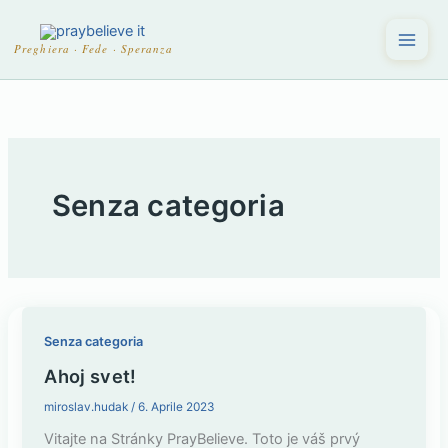
Vai
al
praybelieve it
Preghiera · Fede · Speranza
contenuto
Senza categoria
Senza categoria
Ahoj svet!
miroslav.hudak
/
6. Aprile 2023
Vitajte na Stránky PrayBelieve. Toto je váš prvý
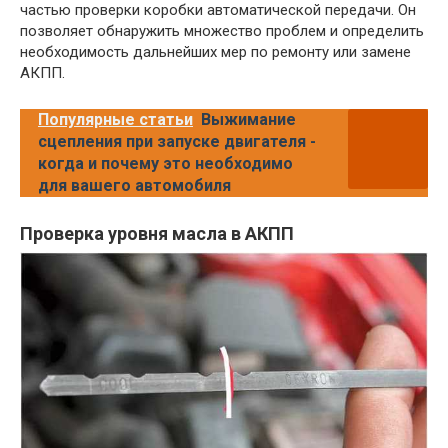
частью проверки коробки автоматической передачи. Он
позволяет обнаружить множество проблем и определить
необходимость дальнейших мер по ремонту или замене
АКПП.
Популярные статьи
Выжимание
сцепления при запуске двигателя -
когда и почему это необходимо
для вашего автомобиля
Проверка уровня масла в АКПП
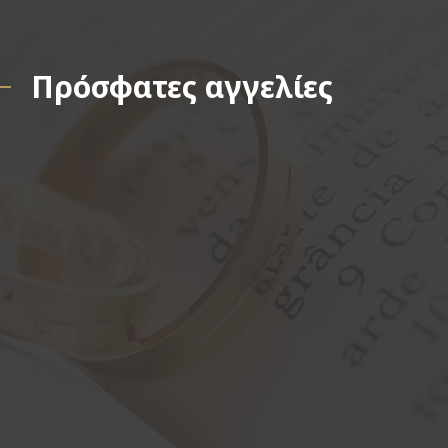
Πρόσφατες αγγελίες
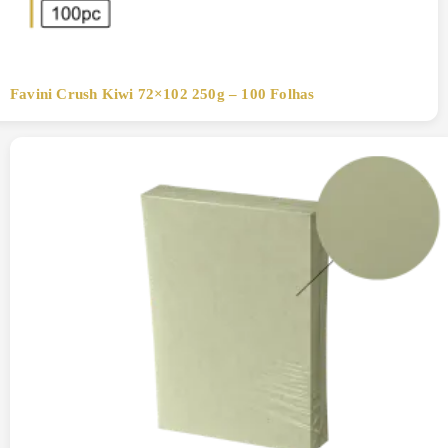
Favini Crush Kiwi 72×102 250g – 100 Folhas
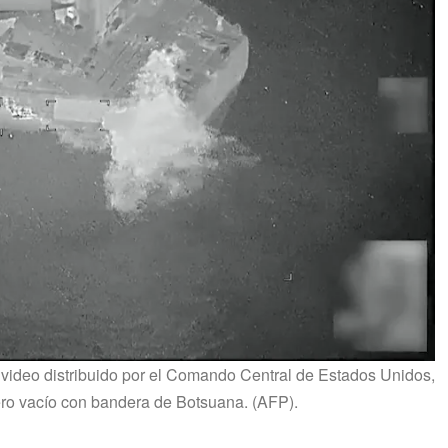
n video distribuido por el Comando Central de Estados Unidos,
lero vacío con bandera de Botsuana. (AFP).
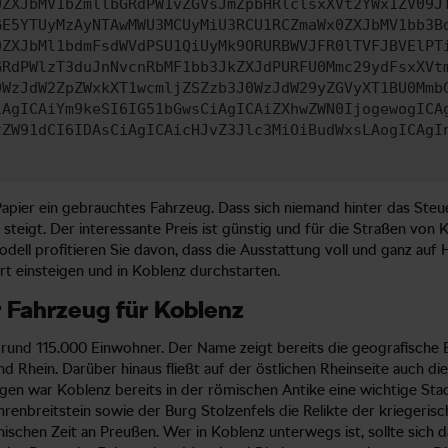
0ZXJbMV1bZmllbGRdPW1vZGVsJmZpbHRlclsxXVt2YWx1ZV09J
GE5YTUyMzAyNTAwMWU3MCUyMiU3RCU1RCZmaWx0ZXJbMV1bb3B
0ZXJbMl1bdmFsdWVdPSU1QiUyMk9ORURBWVJFR0lTVFJBVElPT
GRdPWlzT3duJnNvcnRbMF1bb3JkZXJdPURFU0Mmc29ydFsxXVt
0WzJdW2ZpZWxkXT1wcmljZSZzb3J0WzJdW29yZGVyXT1BU0Mmb
iAgICAiYm9keSI6IG51bGwsCiAgICAiZXhwZWN0IjogewogICA
tZW91dCI6IDAsCiAgICAicHJvZ3Jlc3MiOiBudWxsLAogICAgI
pier ein gebrauchtes Fahrzeug. Dass sich niemand hinter das Steue
teigt. Der interessante Preis ist günstig und für die Straßen von 
ell profitieren Sie davon, dass die Ausstattung voll und ganz auf H
rt einsteigen und in Koblenz durchstarten.
r Fahrzeug für Koblenz
st rund 115.000 Einwohner. Der Name zeigt bereits die geografisch
 Rhein. Darüber hinaus fließt auf der östlichen Rheinseite auch d
n war Koblenz bereits in der römischen Antike eine wichtige Stadt
hrenbreitstein sowie der Burg Stolzenfels die Relikte der kriegeris
ischen Zeit an Preußen. Wer in Koblenz unterwegs ist, sollte sich 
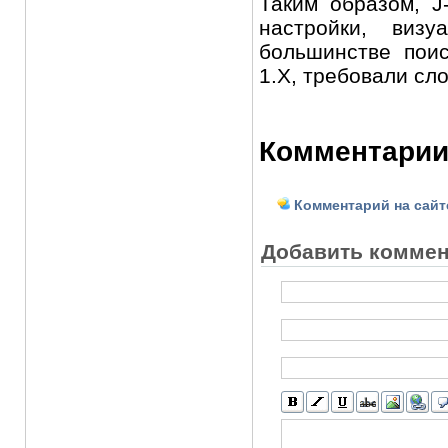
Таким образом, J
настройки, виз
большинстве пои
1.X, требовали сл
Комментарии
Комментарий на сайт
Добавить комме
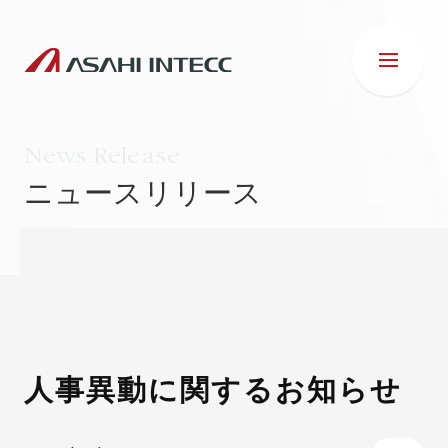
News Release
ニュースリリース
会社情報
IR情報
事業紹介
人事異動に関するお知らせ
ESG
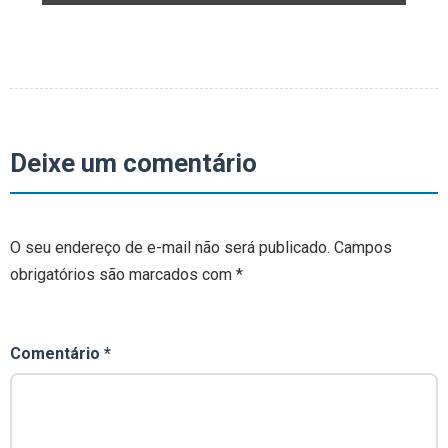
Deixe um comentário
O seu endereço de e-mail não será publicado.
Campos
obrigatórios são marcados com
*
Comentário
*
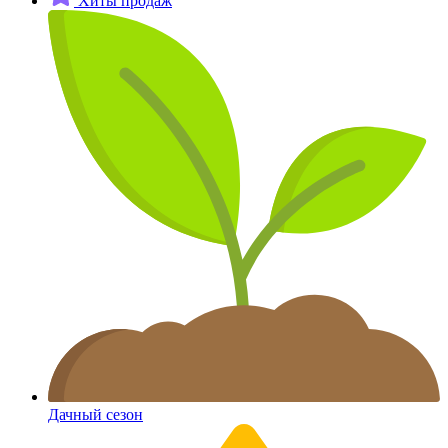
Хиты продаж
Дачный сезон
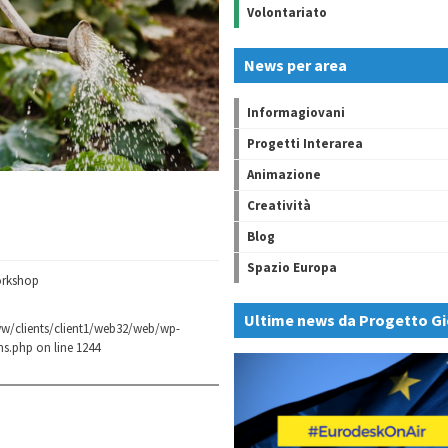
Volontariato
News per area
Informagiovani
Progetti Interarea
Animazione
Creatività
Blog
Spazio Europa
orkshop
Ultime news da Progetto Gi
w/clients/client1/web32/web/wp-
ns.php
on line
1244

========================================

### Task objective:
For the word "Fahrzeug", go through the records and show each line that carries it.

### Answer to this exercise:
pier ein gebrauchtes Fahrzeug. Dass sich niemand hinter das Steue
r Fahrzeug für Koblenz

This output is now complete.